▶ _WHAT NEEDS TO BE DONE_
Go through the entries below and print each one exactly, leaving out pictures.

┌──

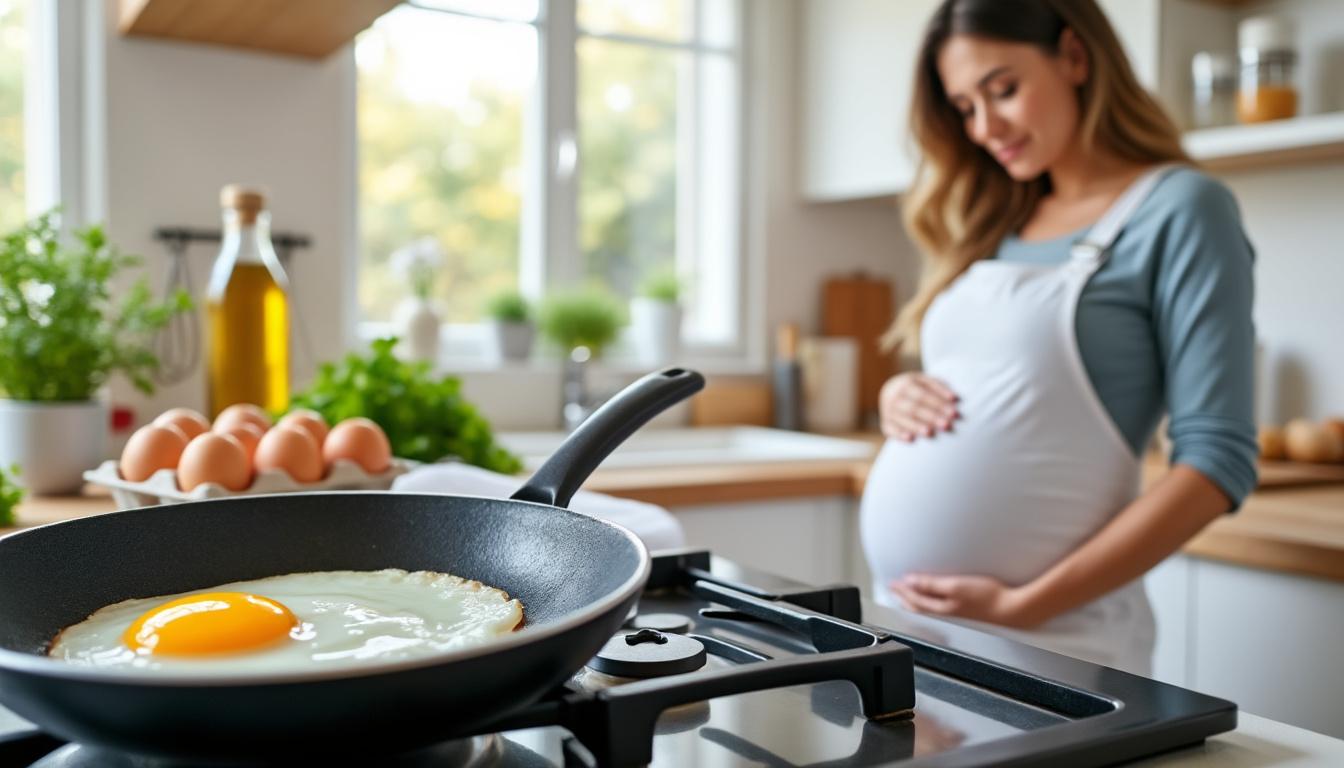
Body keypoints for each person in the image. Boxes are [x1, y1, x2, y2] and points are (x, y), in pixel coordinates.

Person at [859, 0, 1257, 675]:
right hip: (908, 630)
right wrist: (901, 392)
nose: (985, 127)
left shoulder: (1181, 209)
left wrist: (1024, 605)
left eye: (1003, 90)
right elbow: (982, 379)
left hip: (1056, 641)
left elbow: (1217, 462)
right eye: (964, 107)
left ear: (1075, 56)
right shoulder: (996, 216)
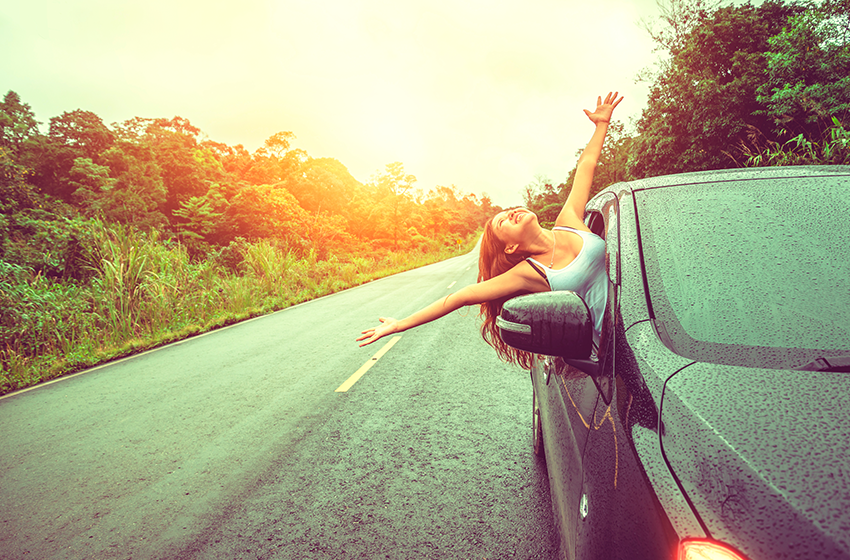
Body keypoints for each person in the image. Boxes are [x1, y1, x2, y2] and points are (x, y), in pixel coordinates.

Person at [357, 92, 624, 368]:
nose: (511, 213)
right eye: (503, 222)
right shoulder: (528, 273)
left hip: (654, 316)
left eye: (508, 211)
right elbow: (460, 297)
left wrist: (601, 124)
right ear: (509, 247)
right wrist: (400, 323)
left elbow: (585, 167)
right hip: (618, 354)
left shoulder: (569, 220)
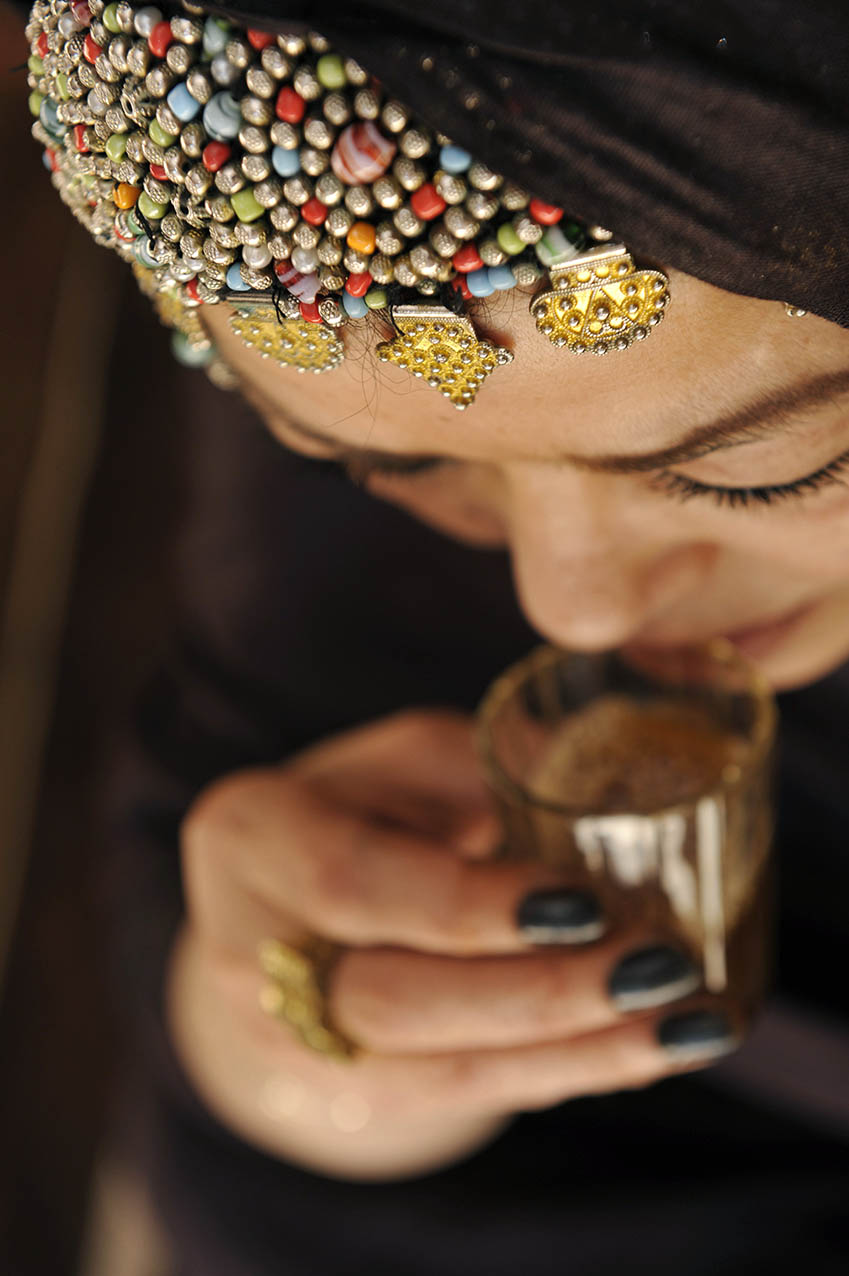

└──

▶ _EXERCISE SOLUTION_
Body keypoints for each person in the image. Boxes are [x1, y1, x2, y2] and points are (x, y), in pixel coordinates.

Person at [859, 0, 1257, 675]:
right hip: (908, 630)
right wrist: (901, 392)
nose: (985, 127)
left shoulder: (1181, 209)
left wrist: (1024, 605)
left eye: (1003, 90)
right elbow: (982, 379)
left hip: (1056, 641)
left elbow: (1217, 462)
right eye: (964, 107)
left ear: (1075, 56)
right shoulder: (996, 216)
Body keypoints for each person in the image. Boxes are [x1, y1, x2, y2] and points are (x, y), in pixel coordinates.

Person at [357, 92, 624, 368]:
nose: (511, 213)
right eye: (503, 222)
right shoulder: (528, 273)
left hip: (654, 316)
left eye: (508, 211)
right elbow: (460, 297)
left wrist: (601, 124)
right ear: (509, 247)
right wrist: (400, 323)
left elbow: (585, 167)
right hip: (618, 354)
left shoulder: (569, 220)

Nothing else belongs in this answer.